== Dataset content

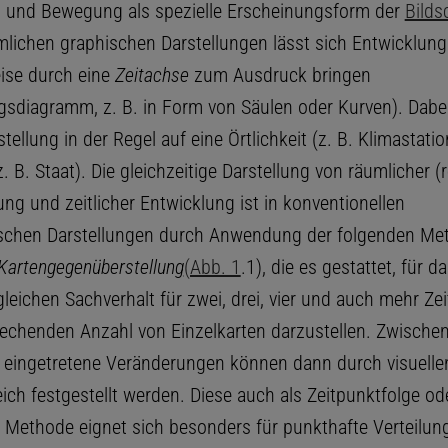
 und Bewegung als spezielle Erscheinungsform der
Bilds
lichen graphischen Darstellungen lässt sich Entwicklung
ise durch eine
Zeitachse
zum Ausdruck bringen
gsdiagramm, z. B. in Form von Säulen oder Kurven). Dabei
stellung in der Regel auf eine Örtlichkeit (z. B. Klimastati
z. B. Staat). Die gleichzeitige Darstellung von räumlicher (
ung und zeitlicher Entwicklung ist in konventionellen
ischen Darstellungen durch Anwendung der folgenden Me
Kartengegenüberstellung
(Abb. 1
.1), die es gestattet, für d
leichen Sachverhalt für zwei, drei, vier und auch mehr Ze
rechenden Anzahl von Einzelkarten darzustellen. Zwische
 eingetretene Veränderungen können dann durch visuelle
ich festgestellt werden. Diese auch als Zeitpunktfolge ode
 Methode eignet sich besonders für punkthafte Verteilu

====

● **Exercise prompt**: Determine the number of lines above that include the word "Entwicklung"; the reply is that number only.

● **Answer box**: 2